Prototype plane Solar Impulse, with pilot André Borschberg onboard, flies at sunrise above Payerne's Swiss airbase on July 8, 2010.
For the prototype's grand finale, Borschberg and project partner Bertrand Piccard traded off legs on a five-part journey across the U.S. starting in May 2013.
Since then the team has focused on building the plane's successor, Solar Impulse 2, which has been 10 years and about $150 million in the making.
Solar Impulse 2 is finally unveiled on April 9, 2014, in Payerne, Switzerland. The team rolled the aircraft out for some outdoor solar generator tests before the first flight.
Solar Impulse 2 test flights are due to take place in May 2014, followed by training flights over Switzerland.
The attempt to make the first round-the-world solar-powered flight is scheduled to start in March 2015 from the Gulf area.
Solar Impulse 2 will fly, in order, over the Arabian Sea, India, Burma, China, the Pacific Ocean, the United States, the Atlantic Ocean and Southern Europe or North Africa, before closing the loop by returning to the departure point.
Landings will be made every few days to change pilots and organize public events for governments, schools and universities.
In December 2013, Piccard spent 72 hours in a specially designed flight simulator.

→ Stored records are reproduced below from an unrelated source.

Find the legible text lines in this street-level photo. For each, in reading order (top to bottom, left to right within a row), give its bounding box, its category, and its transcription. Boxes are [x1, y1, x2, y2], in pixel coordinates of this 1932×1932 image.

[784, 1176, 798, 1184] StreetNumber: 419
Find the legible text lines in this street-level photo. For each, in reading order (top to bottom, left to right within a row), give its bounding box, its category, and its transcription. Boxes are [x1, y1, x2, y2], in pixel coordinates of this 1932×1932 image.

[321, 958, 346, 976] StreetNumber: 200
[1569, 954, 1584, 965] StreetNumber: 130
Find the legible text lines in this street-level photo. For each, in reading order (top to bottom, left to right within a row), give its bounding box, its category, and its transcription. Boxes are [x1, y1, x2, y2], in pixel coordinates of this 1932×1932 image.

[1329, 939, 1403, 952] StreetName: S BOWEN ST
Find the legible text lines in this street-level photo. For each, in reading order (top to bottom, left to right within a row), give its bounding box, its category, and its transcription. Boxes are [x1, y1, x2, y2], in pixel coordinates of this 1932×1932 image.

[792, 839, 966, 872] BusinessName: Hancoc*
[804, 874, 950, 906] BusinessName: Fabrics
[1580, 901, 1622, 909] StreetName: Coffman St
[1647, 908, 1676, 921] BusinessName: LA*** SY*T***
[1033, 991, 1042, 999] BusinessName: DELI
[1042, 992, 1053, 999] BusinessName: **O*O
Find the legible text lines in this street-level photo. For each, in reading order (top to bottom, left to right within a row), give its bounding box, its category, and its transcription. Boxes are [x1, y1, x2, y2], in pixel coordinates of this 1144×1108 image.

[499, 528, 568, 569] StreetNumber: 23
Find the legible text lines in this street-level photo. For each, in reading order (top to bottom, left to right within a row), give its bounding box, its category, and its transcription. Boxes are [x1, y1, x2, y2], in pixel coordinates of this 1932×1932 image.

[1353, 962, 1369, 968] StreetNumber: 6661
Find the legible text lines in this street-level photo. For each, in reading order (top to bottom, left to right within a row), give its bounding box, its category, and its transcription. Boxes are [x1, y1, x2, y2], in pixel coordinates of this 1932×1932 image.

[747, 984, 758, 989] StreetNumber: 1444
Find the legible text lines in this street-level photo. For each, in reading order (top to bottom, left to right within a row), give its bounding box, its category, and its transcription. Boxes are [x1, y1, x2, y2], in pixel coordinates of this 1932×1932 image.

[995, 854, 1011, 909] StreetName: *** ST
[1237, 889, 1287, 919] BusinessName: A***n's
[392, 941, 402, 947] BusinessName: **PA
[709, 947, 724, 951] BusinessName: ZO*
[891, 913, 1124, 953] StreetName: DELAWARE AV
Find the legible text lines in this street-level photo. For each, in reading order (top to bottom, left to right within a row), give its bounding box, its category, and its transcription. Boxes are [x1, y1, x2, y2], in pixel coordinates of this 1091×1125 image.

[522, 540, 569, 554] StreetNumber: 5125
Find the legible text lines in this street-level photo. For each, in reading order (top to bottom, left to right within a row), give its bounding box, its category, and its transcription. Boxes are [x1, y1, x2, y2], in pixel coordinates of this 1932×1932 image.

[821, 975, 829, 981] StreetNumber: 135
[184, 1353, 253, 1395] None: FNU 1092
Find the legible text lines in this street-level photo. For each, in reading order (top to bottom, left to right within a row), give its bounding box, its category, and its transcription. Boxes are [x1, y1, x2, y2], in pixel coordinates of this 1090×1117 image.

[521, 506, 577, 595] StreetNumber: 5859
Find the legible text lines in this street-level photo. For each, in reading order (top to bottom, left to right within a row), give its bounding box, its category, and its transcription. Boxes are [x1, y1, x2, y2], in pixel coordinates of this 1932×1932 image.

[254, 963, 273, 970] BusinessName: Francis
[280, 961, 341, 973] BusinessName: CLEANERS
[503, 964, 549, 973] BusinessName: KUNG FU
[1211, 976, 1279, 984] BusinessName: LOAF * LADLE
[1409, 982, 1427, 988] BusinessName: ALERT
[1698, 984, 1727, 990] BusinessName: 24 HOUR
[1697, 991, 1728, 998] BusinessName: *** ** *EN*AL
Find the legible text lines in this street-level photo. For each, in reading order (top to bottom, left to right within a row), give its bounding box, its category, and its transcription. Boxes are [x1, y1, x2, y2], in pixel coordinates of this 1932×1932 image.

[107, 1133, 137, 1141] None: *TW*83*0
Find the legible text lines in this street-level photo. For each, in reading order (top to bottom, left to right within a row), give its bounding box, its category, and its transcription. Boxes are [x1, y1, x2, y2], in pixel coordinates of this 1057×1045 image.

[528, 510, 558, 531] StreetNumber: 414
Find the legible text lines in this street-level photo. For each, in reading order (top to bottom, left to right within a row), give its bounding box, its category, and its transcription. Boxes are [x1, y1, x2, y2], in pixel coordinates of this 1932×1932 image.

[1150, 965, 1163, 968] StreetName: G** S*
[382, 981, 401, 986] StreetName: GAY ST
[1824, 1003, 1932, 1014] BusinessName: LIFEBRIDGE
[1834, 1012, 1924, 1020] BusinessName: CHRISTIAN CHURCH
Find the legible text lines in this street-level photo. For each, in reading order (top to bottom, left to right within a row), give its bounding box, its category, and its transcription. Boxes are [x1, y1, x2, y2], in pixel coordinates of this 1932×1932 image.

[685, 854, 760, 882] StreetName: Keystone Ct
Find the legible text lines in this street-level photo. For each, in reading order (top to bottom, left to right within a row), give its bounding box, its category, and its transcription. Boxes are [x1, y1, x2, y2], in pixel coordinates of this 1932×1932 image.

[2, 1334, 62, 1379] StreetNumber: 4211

He wore electrodes that monitored his physical well-being throughout.
Even an eight-hour flight can cause blood clots; five days of sitting motionless could be a killer. Here, Piccard practices modified yoga and pilates exercises during his three-day simulator flight.
After three days in the simulator, Piccard emerges with a grin — ready to do it all for real in 2015.
The Solar Impulse fuselage, shown here, is made of carbon composite tubes.
Engineers test the cockpit design in a wind tunnel in 2013.
Lightweight carbon fiber ribs form the wing.
Engineers load test the Solar Impulse 2 wing spar.
Engineers mount solar panels on the wing of Solar Impulse 2 in December 2013.
Everything is close at hand in the tiny cockpit of Solar Impulse 2, under assembly in Switzerland.
The cockpit control panel of Solar Impulse 2.
To save weight, Piccard and Borschberg will eat calorie-dense dehydrated and vacuum-packaged meals.
André Borschberg, left, and Bertrand Piccard are the intrepid pilots behind the Solar Impulse project.
Building on their history-making 2010 flight, they next plan to take an updated version of the plane, shown here, on the first round-the-world solar flight.